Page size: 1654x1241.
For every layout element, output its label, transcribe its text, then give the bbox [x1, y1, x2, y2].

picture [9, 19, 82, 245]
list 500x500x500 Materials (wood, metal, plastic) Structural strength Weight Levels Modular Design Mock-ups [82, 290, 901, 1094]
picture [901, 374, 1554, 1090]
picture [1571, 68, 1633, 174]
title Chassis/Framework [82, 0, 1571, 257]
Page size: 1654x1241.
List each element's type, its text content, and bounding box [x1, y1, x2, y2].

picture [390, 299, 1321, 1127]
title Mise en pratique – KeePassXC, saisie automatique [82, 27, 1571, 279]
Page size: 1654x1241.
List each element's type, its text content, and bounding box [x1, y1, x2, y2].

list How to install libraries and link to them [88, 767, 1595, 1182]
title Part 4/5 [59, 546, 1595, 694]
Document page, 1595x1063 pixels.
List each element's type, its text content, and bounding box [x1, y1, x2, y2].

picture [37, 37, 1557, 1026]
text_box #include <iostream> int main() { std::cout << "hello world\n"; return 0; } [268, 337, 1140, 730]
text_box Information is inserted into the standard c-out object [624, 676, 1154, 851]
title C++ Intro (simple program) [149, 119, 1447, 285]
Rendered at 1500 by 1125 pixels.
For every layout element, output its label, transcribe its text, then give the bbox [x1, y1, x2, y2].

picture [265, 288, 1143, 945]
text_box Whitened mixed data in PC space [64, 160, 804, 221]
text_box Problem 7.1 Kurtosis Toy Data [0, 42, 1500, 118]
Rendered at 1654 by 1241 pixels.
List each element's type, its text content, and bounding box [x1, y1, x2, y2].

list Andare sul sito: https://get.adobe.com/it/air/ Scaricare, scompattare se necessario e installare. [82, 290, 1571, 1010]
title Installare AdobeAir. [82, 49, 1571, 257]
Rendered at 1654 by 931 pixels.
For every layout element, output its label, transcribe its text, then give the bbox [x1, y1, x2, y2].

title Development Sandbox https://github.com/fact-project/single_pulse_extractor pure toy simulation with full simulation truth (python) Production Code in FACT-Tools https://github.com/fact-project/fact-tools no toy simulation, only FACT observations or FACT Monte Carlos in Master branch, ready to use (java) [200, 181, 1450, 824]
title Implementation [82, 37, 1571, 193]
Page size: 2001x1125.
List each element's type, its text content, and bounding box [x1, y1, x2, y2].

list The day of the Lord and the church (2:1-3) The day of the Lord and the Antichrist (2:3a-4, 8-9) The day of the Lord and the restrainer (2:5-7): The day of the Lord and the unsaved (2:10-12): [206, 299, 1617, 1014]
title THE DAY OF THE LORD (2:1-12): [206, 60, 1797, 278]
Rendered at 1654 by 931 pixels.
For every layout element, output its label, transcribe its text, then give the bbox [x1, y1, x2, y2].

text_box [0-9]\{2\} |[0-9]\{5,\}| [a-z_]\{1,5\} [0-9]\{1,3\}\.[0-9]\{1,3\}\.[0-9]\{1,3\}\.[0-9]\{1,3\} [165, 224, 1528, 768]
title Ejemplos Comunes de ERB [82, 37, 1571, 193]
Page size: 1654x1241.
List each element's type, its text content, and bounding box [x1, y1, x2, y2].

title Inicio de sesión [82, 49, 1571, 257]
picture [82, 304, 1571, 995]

# DESCRIPTION OF THE TASK:
Rewrite all the rows above, changing every "bounding box" to "enclosing rectangle" and leaving everything else as it is.

# TASK RESULT:
Page size: 1654x1241.
For every layout element, output its label, transcribe its text, then give the bbox [x1, y1, x2, y2].

picture [9, 19, 82, 245]
list 500x500x500 Materials (wood, metal, plastic) Structural strength Weight Levels Modular Design Mock-ups [82, 290, 901, 1094]
picture [901, 374, 1554, 1090]
picture [1571, 68, 1633, 174]
title Chassis/Framework [82, 0, 1571, 257]
Page size: 1654x1241.
List each element's type, its text content, and enclosing rectangle [x1, y1, x2, y2].

picture [390, 299, 1321, 1127]
title Mise en pratique – KeePassXC, saisie automatique [82, 27, 1571, 279]
Page size: 1654x1241.
List each element's type, its text content, and enclosing rectangle [x1, y1, x2, y2].

list How to install libraries and link to them [88, 767, 1595, 1182]
title Part 4/5 [59, 546, 1595, 694]
Document page, 1595x1063 pixels.
List each element's type, its text content, and enclosing rectangle [x1, y1, x2, y2].

picture [37, 37, 1557, 1026]
text_box #include <iostream> int main() { std::cout << "hello world\n"; return 0; } [268, 337, 1140, 730]
text_box Information is inserted into the standard c-out object [624, 676, 1154, 851]
title C++ Intro (simple program) [149, 119, 1447, 285]
Rendered at 1500 by 1125 pixels.
For every layout element, output its label, transcribe its text, then give the bbox [x1, y1, x2, y2].

picture [265, 288, 1143, 945]
text_box Whitened mixed data in PC space [64, 160, 804, 221]
text_box Problem 7.1 Kurtosis Toy Data [0, 42, 1500, 118]
Rendered at 1654 by 1241 pixels.
List each element's type, its text content, and enclosing rectangle [x1, y1, x2, y2].

list Andare sul sito: https://get.adobe.com/it/air/ Scaricare, scompattare se necessario e installare. [82, 290, 1571, 1010]
title Installare AdobeAir. [82, 49, 1571, 257]
Rendered at 1654 by 931 pixels.
For every layout element, output its label, transcribe its text, then give the bbox [x1, y1, x2, y2].

title Development Sandbox https://github.com/fact-project/single_pulse_extractor pure toy simulation with full simulation truth (python) Production Code in FACT-Tools https://github.com/fact-project/fact-tools no toy simulation, only FACT observations or FACT Monte Carlos in Master branch, ready to use (java) [200, 181, 1450, 824]
title Implementation [82, 37, 1571, 193]
Page size: 2001x1125.
List each element's type, its text content, and enclosing rectangle [x1, y1, x2, y2].

list The day of the Lord and the church (2:1-3) The day of the Lord and the Antichrist (2:3a-4, 8-9) The day of the Lord and the restrainer (2:5-7): The day of the Lord and the unsaved (2:10-12): [206, 299, 1617, 1014]
title THE DAY OF THE LORD (2:1-12): [206, 60, 1797, 278]
Rendered at 1654 by 931 pixels.
For every layout element, output its label, transcribe its text, then give the bbox [x1, y1, x2, y2].

text_box [0-9]\{2\} |[0-9]\{5,\}| [a-z_]\{1,5\} [0-9]\{1,3\}\.[0-9]\{1,3\}\.[0-9]\{1,3\}\.[0-9]\{1,3\} [165, 224, 1528, 768]
title Ejemplos Comunes de ERB [82, 37, 1571, 193]
Page size: 1654x1241.
List each element's type, its text content, and enclosing rectangle [x1, y1, x2, y2].

title Inicio de sesión [82, 49, 1571, 257]
picture [82, 304, 1571, 995]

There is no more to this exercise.